THE PROBLEM.
Look through the entries below. Report each line that has the word "Saturday" in it.

PROVIDED MATERIAL.
----------
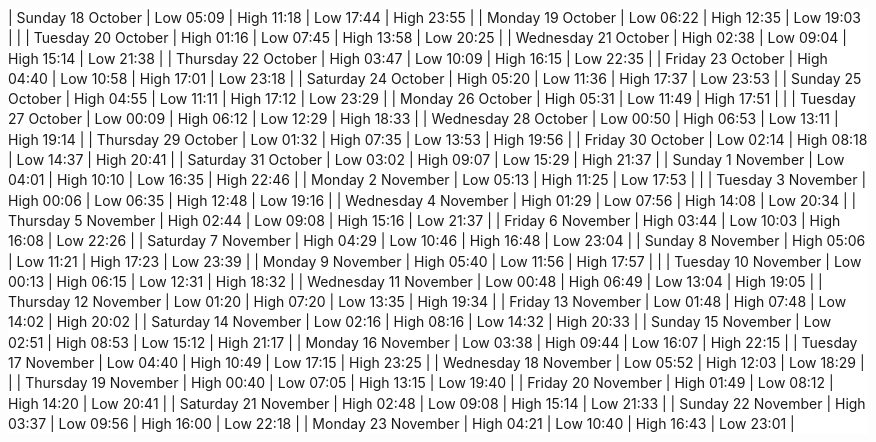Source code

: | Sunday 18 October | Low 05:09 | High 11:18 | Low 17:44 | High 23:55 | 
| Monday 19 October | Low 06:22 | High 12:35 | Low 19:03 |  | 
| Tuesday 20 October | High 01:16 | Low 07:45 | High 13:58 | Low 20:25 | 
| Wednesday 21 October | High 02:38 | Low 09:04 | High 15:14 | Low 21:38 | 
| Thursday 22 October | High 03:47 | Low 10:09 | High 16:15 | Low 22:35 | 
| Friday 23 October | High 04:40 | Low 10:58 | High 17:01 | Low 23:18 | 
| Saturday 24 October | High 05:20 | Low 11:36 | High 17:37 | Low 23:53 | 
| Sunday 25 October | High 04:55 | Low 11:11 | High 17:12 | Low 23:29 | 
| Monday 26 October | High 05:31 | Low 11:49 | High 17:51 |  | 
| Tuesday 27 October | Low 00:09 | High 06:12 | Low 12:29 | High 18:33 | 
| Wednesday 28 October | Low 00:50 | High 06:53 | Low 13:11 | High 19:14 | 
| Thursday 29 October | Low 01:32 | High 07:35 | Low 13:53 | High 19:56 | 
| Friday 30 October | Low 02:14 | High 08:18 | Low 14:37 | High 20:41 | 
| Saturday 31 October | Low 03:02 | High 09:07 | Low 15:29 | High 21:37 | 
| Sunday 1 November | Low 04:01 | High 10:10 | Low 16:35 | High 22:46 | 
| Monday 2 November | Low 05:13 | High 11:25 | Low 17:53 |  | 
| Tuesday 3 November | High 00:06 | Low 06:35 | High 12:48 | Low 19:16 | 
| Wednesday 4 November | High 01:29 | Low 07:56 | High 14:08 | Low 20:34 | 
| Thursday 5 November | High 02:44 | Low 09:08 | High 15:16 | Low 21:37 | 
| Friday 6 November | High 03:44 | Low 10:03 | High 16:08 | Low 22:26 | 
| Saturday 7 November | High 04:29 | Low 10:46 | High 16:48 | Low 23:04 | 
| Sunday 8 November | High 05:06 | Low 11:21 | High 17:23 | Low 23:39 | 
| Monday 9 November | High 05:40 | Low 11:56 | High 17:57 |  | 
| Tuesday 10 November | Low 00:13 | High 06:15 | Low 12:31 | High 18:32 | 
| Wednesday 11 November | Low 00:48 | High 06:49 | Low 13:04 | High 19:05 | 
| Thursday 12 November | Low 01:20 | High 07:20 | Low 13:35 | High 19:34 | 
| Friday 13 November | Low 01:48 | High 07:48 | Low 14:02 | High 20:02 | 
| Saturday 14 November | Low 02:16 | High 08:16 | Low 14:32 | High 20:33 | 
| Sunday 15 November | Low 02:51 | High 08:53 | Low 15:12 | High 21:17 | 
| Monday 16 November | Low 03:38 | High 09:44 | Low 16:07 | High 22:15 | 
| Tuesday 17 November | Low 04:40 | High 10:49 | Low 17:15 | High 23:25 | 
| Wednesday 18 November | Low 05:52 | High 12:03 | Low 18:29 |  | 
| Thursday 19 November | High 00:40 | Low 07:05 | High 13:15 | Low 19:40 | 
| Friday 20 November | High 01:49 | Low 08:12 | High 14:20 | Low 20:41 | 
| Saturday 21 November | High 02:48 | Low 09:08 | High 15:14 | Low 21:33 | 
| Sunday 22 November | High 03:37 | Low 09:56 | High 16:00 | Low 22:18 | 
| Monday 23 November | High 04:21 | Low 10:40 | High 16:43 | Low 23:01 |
----------
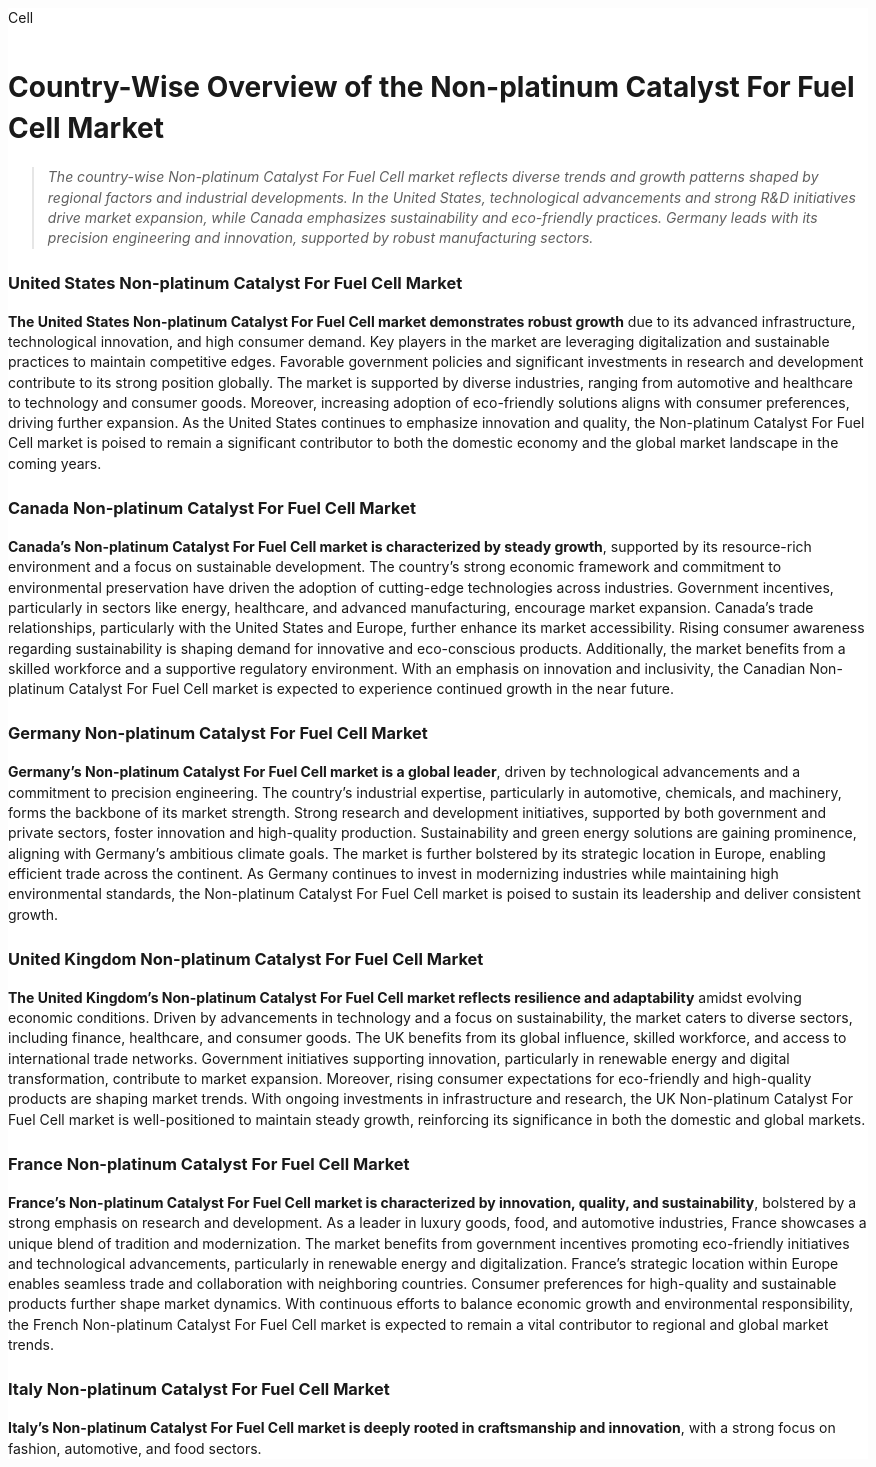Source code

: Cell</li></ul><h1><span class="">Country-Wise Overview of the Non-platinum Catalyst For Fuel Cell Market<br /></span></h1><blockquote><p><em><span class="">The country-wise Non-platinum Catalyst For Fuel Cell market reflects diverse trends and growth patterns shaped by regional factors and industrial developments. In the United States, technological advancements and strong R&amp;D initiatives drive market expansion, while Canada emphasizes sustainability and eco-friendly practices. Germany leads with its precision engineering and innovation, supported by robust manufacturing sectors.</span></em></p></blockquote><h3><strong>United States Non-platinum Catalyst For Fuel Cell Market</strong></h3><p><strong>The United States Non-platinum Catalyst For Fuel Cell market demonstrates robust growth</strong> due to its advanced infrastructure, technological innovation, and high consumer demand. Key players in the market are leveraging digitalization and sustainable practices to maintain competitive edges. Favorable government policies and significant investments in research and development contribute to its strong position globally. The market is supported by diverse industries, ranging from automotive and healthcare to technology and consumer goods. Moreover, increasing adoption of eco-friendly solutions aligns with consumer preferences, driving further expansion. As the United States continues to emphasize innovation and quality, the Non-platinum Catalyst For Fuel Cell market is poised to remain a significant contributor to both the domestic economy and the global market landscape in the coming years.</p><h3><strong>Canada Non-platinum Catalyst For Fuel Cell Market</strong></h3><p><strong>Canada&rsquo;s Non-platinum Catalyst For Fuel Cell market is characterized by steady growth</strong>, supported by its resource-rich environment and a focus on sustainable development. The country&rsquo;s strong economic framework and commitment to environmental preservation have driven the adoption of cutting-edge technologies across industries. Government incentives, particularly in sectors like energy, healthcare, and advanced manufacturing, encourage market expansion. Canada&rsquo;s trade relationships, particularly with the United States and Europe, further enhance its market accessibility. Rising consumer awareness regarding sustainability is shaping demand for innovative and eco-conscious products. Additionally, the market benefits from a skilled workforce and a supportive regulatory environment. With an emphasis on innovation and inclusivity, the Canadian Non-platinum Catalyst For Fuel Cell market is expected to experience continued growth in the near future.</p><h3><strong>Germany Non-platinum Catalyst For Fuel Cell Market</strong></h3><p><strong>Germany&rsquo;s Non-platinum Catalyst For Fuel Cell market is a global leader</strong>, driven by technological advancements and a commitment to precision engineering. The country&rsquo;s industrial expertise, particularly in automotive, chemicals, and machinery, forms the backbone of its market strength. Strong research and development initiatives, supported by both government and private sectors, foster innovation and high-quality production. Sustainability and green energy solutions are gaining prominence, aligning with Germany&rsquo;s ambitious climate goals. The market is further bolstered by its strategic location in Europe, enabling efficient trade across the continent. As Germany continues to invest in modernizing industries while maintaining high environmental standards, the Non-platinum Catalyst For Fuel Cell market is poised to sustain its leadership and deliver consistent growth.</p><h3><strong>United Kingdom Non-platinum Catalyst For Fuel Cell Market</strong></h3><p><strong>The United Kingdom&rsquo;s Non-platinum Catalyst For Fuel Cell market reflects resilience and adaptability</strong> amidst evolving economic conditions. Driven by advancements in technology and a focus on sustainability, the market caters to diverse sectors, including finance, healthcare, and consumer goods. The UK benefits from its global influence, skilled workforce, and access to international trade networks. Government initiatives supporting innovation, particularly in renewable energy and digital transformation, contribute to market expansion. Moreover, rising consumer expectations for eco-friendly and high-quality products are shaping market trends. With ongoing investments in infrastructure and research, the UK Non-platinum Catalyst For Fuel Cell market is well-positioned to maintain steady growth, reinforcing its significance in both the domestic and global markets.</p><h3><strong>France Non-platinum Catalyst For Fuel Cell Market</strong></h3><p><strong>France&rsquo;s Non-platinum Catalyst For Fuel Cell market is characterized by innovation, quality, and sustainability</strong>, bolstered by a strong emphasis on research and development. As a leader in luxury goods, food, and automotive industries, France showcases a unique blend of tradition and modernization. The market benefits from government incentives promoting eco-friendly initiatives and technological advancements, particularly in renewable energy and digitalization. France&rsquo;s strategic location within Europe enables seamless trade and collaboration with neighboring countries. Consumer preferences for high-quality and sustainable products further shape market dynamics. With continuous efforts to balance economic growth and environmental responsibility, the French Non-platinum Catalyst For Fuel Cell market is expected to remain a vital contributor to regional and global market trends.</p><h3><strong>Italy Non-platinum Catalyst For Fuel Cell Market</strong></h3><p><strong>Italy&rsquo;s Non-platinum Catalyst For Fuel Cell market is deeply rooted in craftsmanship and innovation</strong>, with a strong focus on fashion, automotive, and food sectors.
----------
SOLUTION BELOW.
| Saturday 24 October | High 05:20 | Low 11:36 | High 17:37 | Low 23:53 | 
| Saturday 31 October | Low 03:02 | High 09:07 | Low 15:29 | High 21:37 | 
| Saturday 7 November | High 04:29 | Low 10:46 | High 16:48 | Low 23:04 | 
| Saturday 14 November | Low 02:16 | High 08:16 | Low 14:32 | High 20:33 | 
| Saturday 21 November | High 02:48 | Low 09:08 | High 15:14 | Low 21:33 | 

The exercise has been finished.